A record 4.6 million people are drawing unemployment checks, and as many as 2 million could join them in the next year. That may seem like a Depression to some people, but what we can be sure of is that these losses will not be felt evenly. As companies opt to cut the highest paid workers through buy-outs, you can be sure that the Baby Boomers, ages 45 to 63, will disappear fast than anyone else. That means that one effect we can be sure of is faster generational change.
This isn’t an easy change for the people being let go, many of whom aren’t ready emotionally or financially for retirement. Many of them lost a lot in the stock market downturn, so we can expect that they’ll be either looking for jobs or looking for a decent consulting fee. The better educated might be able to score some gigs even as the working class people are screwed (once again). But the expertise of older, experienced people looking for work might make some things more interesting.
For the rest of us? We can expect that workplaces will transform a bit more quickly into the kind of place that the Millenial generation thrives in. That includes an organizational structure that is less top down and more networked, emphasizing enthusiasm and a commitment to accomplish work in a nearly spontaneous manner.
If you’re laughing, you’re probably a Gen-Xer like me. Cut it out – there’s actually a lot of benefit to this kind of approach.
I’ve had the pleasure of consulting with three different organizations run in this way lately, and I have to tell you I’m impressed. I wish I could tell you all the details about them but I have to maintain confidentiality if I ever want to get work again. Besides, I’m a lot more effective as a consultant if I sound a little mysterious, as if I have secrets. The truth is that I learn a little from each of my clients, which comes naturally from keeping my eyes open. I can say that loose, networked styles based on commitment and fun do indeed spontaneously generate amazing things under certain conditions.
From what I have seen, the first requirement is commitment. When a group of people really believe in what they are doing, they love having a role to play and easily take on a share of the work. The second thing I see is a social tie, meaning that people generally like each other and hang out together often. That becomes a problem when people aren’t all of the same social class or ethnic group.
This may seem like a lot to ask of people, but strangely this type of approach to work passes the most rigorous test I can think of – the “Pa Ingalls Test”. How did early pioneers clear large acreages and set up towns? By helping each other quickly and easily, doing what they told or something acting without being told to help their neighbors. Thy did this by realizing they were wealthier together and staying true to their commitment to the goal of “civilizing” the prairie. They had some ethnic diversity as well, even if it was limited.
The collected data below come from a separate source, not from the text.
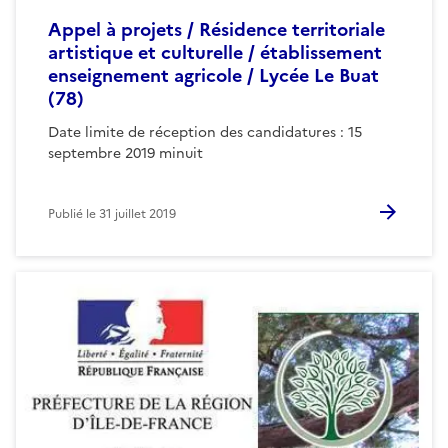
Appel à projets / Résidence territoriale
artistique et culturelle / établissement
enseignement agricole / Lycée Le Buat
(78)
Date limite de réception des candidatures : 15
septembre 2019 minuit
Publié le
31 juillet 2019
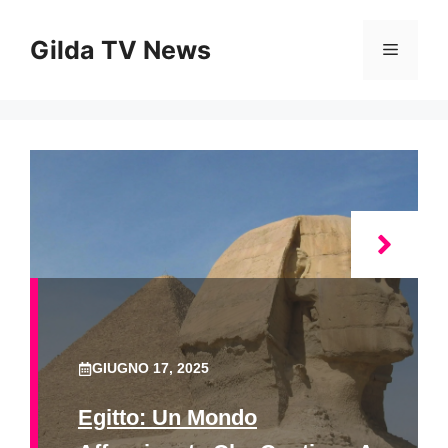
Vai
al
Gilda TV News
Menu
contenuto
GIUGNO 17, 2025
Egitto: Un Mondo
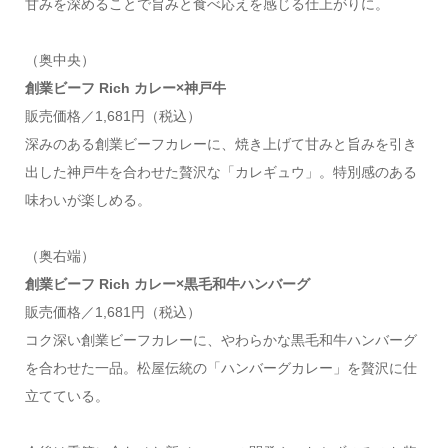
甘みを深めることで旨みと食べ応えを感じる仕上がりに。
（奥中央）
創業ビーフ Rich カレー×神戸牛
販売価格／1,681円（税込）
深みのある創業ビーフカレーに、焼き上げて甘みと旨みを引き
出した神戸牛を合わせた贅沢な「カレギュウ」。特別感のある
味わいが楽しめる。
（奥右端）
創業ビーフ Rich カレー×黒毛和牛ハンバーグ
販売価格／1,681円（税込）
コク深い創業ビーフカレーに、やわらかな黒毛和牛ハンバーグ
を合わせた一品。松屋伝統の「ハンバーグカレー」を贅沢に仕
立てている。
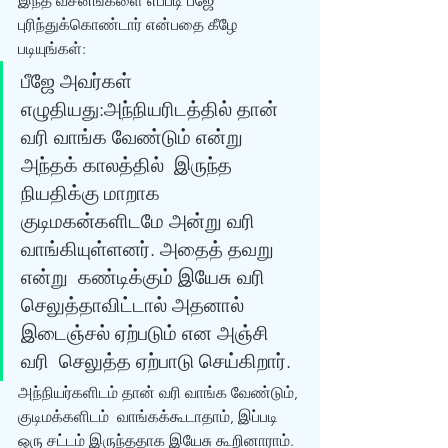
இந்த வசனங்களை எப்படி பீஜே 
புரிந்துக்கொண்டார் என்பதை கீழே  
படியுங்கள்: 
பீஜே அவர்கள்  
எழுதியது:அந்நியரிடத்தில் தான் 
வரி வாங்க வேண்டும் என்று 
அந்தக் காலத்தில்  இருந்த 
நியதிக்கு மாறாக 
குடிமகன்களிடமே அன்று வரி 
வாங்கியுள்ளனர். அதைத் தவறு 
என்று  கண்டிக்கும் இயேசு வரி 
செலுத்தாவிட்டால் அதனால் 
இடைஞ்சல் ஏற்படும் என அஞ்சி 
வரி  செலுத்த ஏற்பாடு செய்கிறார். 
அந்நியர்களிடம் தான் வரி வாங்க வேண்டும், 
குடிமக்களிடம்  வாங்கக்கூடாதாம், இப்படி 
ஒரு சட்டம் இருந்ததாக இயேசு கூறினாராம்.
Are the Millenials just like the early pioneers in their approach to work? I have to say that the answer seems to be a strong “Yes!” The networked approach is flexible and emphasizes doing whatever need to be done, and works well in a changing world with new frontiers. The top-down approach will still work well when the system is well known and the potential problems quantifiable, an approach that will be needed if we ever develop a larger manufacturing base in this nation. For the time being, however, the demographics largely favor moving to the idea that work done almost spontaneously because people are that committed. That may sound strange, but I’ve seen it work well.